Rice was the staple food of around three billion
people and the main challenge facing producers was how to raise
yields of the water-dependent crop as 70 percent of the world’s
food-growing areas turn increasingly parched, said the International
Rice Research Institute (IRRI) in its latest quarterly magazine.
Biotechnology, the process of modifying the
genes of an organism to produce new products, was becoming an
increasingly important tool for the Philippines-based institute as
it tackles the impact of climate change, the Institute reported in
its Rice Today publication.
The Institute, based in the university town of
Los Baños in Laguna province, south of Manila, developed many of
the high-yielding varieties of rice during the so-called Green
Revolution of agricultural breakthroughs in the late 1960s and early
1970s.
Former Institute Director General Nyle Brady
said that IRRI must use biotechnology to “develop rice lines that
efficiently utilize plant nutrients, that tolerate adverse
conditions such as drought and that are resistant to insects and
diseases” to reduce the need for pesticides.

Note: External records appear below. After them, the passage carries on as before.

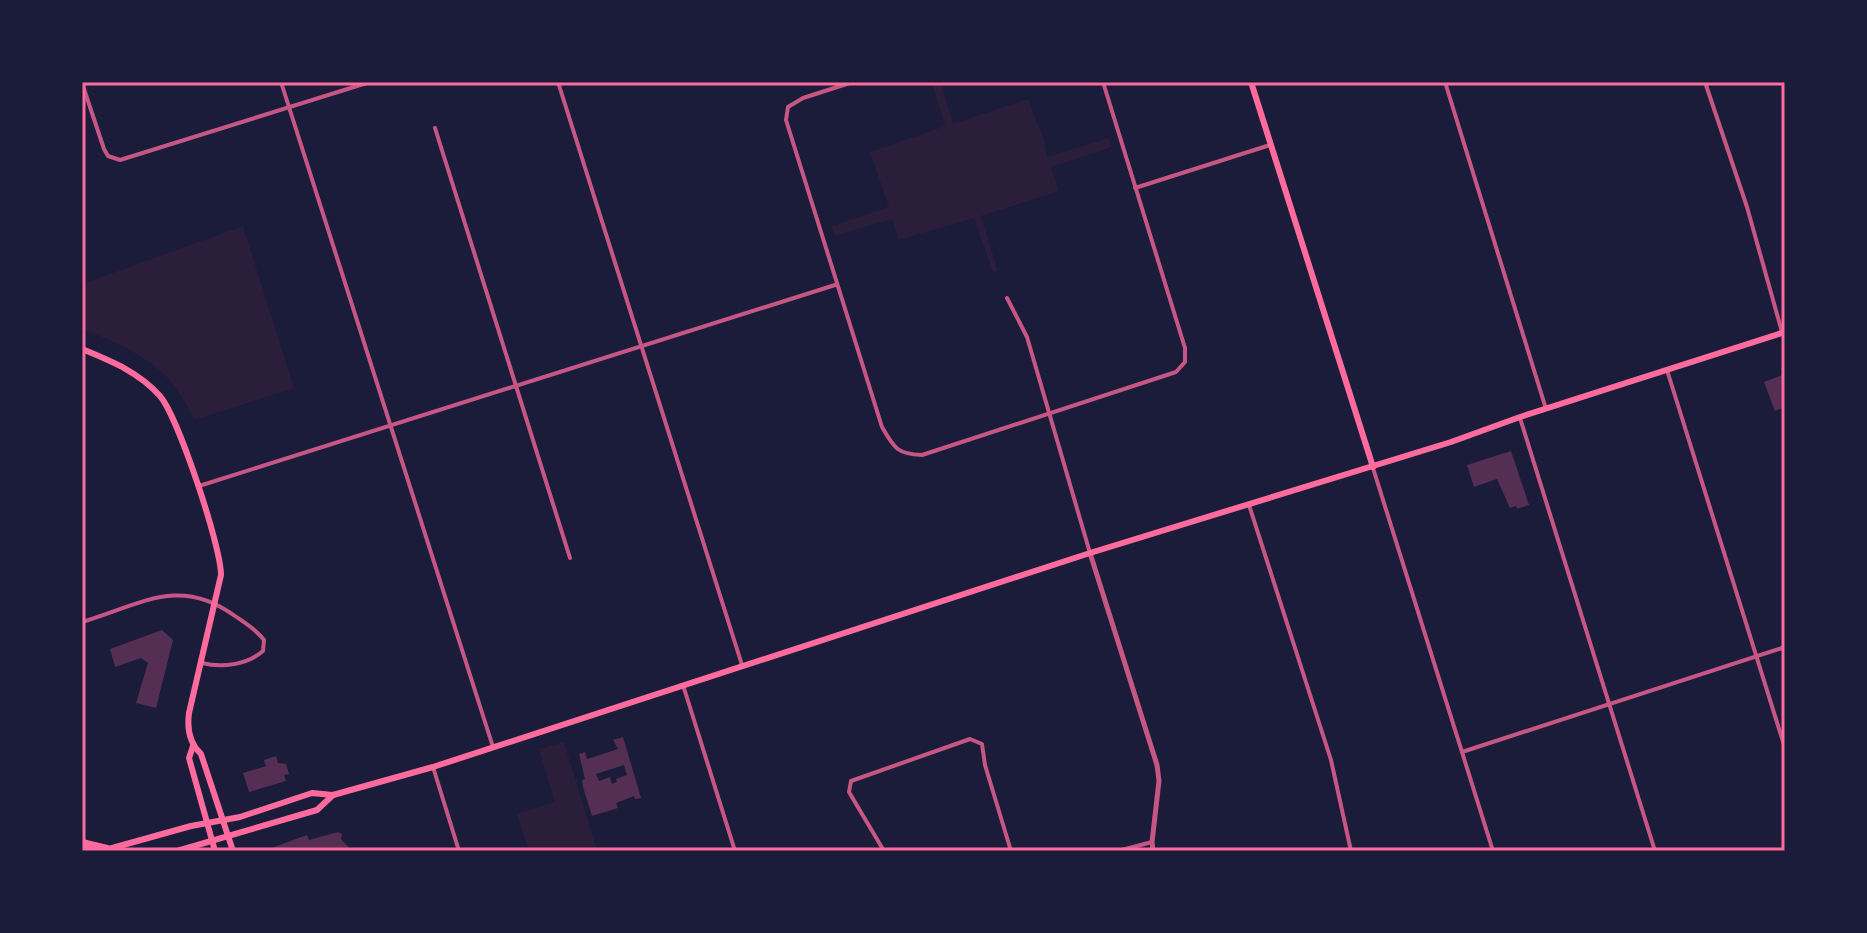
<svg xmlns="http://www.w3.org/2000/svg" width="1867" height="933" viewBox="0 0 1867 933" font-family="Arial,sans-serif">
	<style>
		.green { fill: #2a1e3b }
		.building { fill: #542f53; fill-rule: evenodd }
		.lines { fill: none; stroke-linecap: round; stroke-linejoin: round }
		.minor { stroke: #c65784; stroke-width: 4 }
		.tertiary { stroke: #c65784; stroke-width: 5 }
		.secondary { stroke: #ff6b9d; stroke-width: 6 }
		.motorway { stroke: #ff6b9d; stroke-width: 8 }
		.neatline { fill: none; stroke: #ff6b9d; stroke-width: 3 }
	</style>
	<rect width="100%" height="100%" fill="#1b1b3a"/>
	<g class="green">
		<path d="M 932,82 L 941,82 L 953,124 L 1028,99 L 1043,138 L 1047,157 L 1109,138 L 1112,147 L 1051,167 L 1059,191 L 981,216 L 998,271 L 993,272 L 974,218 L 899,240 L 892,219 L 834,236 L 832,226 L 889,207 L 870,152 L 945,126 Z"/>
		<path d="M 243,226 L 294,388 L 194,420 C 170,363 135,352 82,328 L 82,284 Z"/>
		<path d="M 564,742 L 597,851 L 529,851 L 517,814 L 555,802 L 539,749 Z"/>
	</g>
	<g class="building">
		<path d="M 1785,367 L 1785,407 L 1775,411 L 1764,382 L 1783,375 L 1781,368 Z"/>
		<path d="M 1511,451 L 1529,505 L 1517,509 L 1516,506 L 1510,508 L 1497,479 L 1474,487 L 1467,465 Z"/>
		<path d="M 162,630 L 173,640 L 156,708 L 136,703 L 148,663 L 141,658 L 115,667 L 110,649 Z"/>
		<path d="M 623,737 L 641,798 L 635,799 L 634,796 L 624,800 L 616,803 L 618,808 L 592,816 L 583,787 L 582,780 L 585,779 L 579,754 L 585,752 L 587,759 L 618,749 L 613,740 ZM 624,765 L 627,775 L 616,779 L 617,782 L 612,784 L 610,777 L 599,781 L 596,774 Z"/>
		<path d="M 276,756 L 278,763 L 286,764 L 289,774 L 284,775 L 286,781 L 249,792 L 243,773 L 266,766 L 264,760 Z"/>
		<path d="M 338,832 L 342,834 L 341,839 L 352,851 L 263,851 L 307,835 L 309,840 Z"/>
	</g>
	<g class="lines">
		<g class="minor">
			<path d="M 281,82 L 493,747"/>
			<path d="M 558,82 L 742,665"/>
			<path d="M 853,82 L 803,98 L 788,107 L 786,120 L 882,427 C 894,448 897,454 922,455 L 1176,372 L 1185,362 L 1185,348 L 1103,82"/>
			<path d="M 1445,82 L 1546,409"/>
			<path d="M 1705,82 L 1747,207 L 1782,332"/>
			<path d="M 82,83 L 104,149 L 108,156 L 120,160 L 370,82"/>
			<path d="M 435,128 L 570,558"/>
			<path d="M 1135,188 L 1270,145"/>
			<path d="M 1007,298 L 1027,337 L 1090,553"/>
			<path d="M 1667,370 L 1785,748"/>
			<path d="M 1520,418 L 1655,851"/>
			<path d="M 1373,468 L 1493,851"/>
			<path d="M 199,486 L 835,285"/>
			<path d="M 1249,505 L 1331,760 L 1351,851"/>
			<path d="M 82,622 C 140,605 179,575 235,616 C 245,623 257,630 264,640 L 263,651 C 247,665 222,668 202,663"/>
			<path d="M 683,685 L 735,851"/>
			<path d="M 1462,752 L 1785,647"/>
			<path d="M 433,767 L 459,851"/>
			<path d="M 884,851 L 849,792 L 851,781 L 970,739 L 982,744 L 985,765 L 1011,851"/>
			<path d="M 1118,851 L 1152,842"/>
		</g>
		<path class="tertiary" d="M 1090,553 L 1157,765 L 1159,781 L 1152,842 L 1153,851"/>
		<g class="secondary">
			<path d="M 1251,82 L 1373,467"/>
			<path d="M 82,349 C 111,361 139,372 160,396 C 178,417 221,546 221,575 L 189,713 C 187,728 189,743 201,754 L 233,851"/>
			<path d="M 193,746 L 189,758 L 215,851"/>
			<path d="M 105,850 L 191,826 L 240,817 L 312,793 L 333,795 L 433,767 L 1090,553 L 1451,442 L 1520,417 L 1785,332"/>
			<path d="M 177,851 L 317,810 L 333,795"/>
		</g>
		<path class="motorway" d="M 82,843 L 107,849"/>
	</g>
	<rect width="1867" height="933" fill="none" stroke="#1b1b3a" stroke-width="168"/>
	<rect x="84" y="84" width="1699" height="765" class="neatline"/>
</svg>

Brady said that he recognized “the political
reasons why this is difficult because some countries don’t want
biotechnology to be used for this purpose.”
“But the developing countries need the
improved crops much more than we do in the United States,” he
added.
Gurdev Khush, a University of California
professor who was a former senior IRRI scientist, agreed that “the
environment for accepting genetically modified crops is not as good
as it should be.”
The institute estimates between 15 million to 20
million hectares (about 37million to 49 million acres) of irrigated
rice would be hit by “some degree of water scarcity” by 2025.
Areas growing genetically modified crops rose
9.4 percent from a year earlier to more than 120 million hectares
across 25 countries last year, it said.